ACTIVITY:
Write out the lines below once more, exactly as they appear. Do not include pictures.

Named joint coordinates
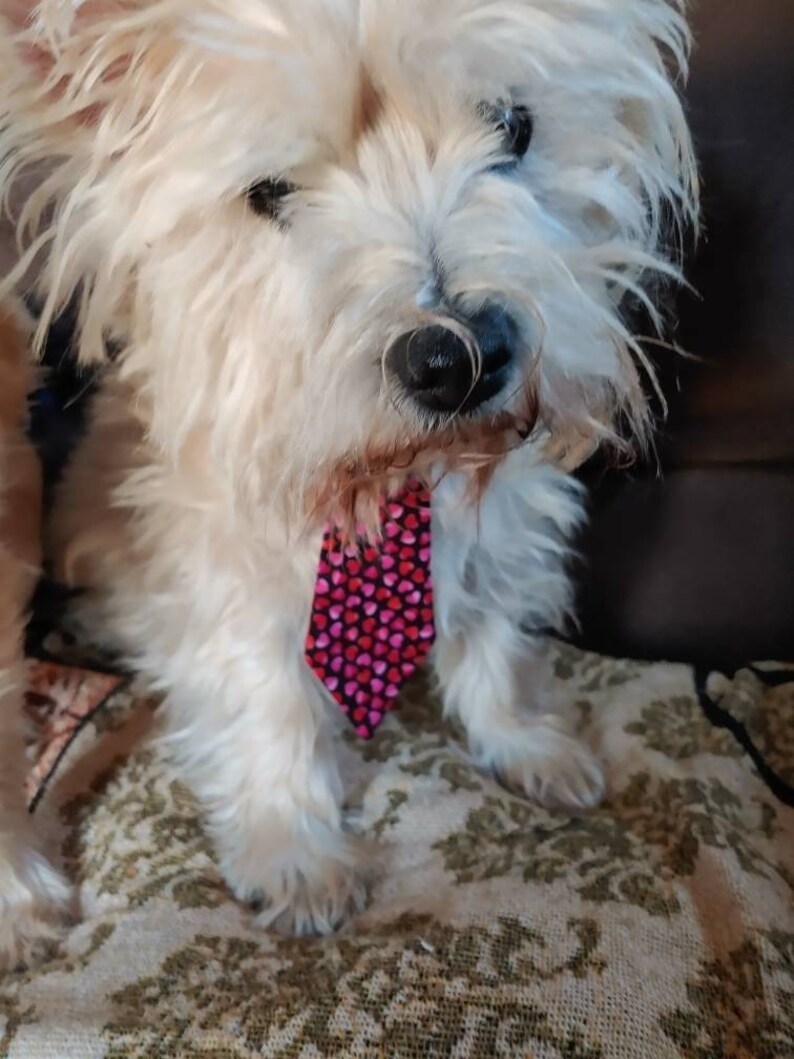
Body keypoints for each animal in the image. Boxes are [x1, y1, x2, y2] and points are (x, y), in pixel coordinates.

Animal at [0, 0, 694, 953]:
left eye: (511, 126)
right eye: (270, 193)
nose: (460, 360)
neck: (392, 484)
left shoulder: (505, 533)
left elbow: (498, 641)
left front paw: (526, 740)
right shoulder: (231, 583)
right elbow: (269, 703)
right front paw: (295, 846)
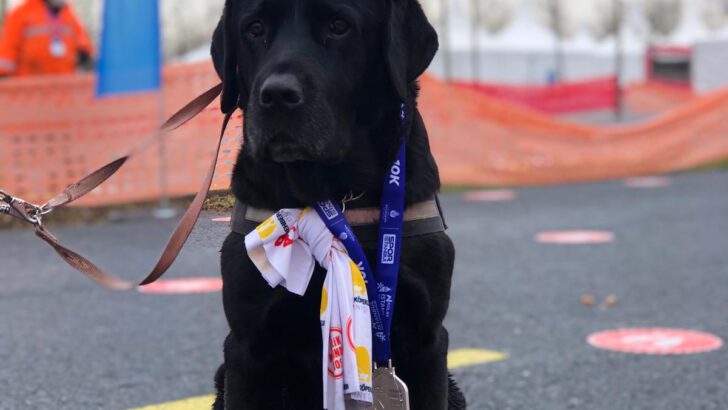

ANSWER BOX:
Body keypoints for each animal in the image. Boxes are [x1, y1, x2, y2] and points are (x, y), in pixel coordinates.

Animal at [0, 0, 694, 953]:
left eye: (511, 126)
right eye: (270, 193)
nose: (460, 360)
neck: (392, 484)
left shoulder: (505, 533)
left elbow: (498, 641)
left front paw: (526, 740)
right shoulder: (231, 583)
right elbow: (269, 703)
right front paw: (295, 846)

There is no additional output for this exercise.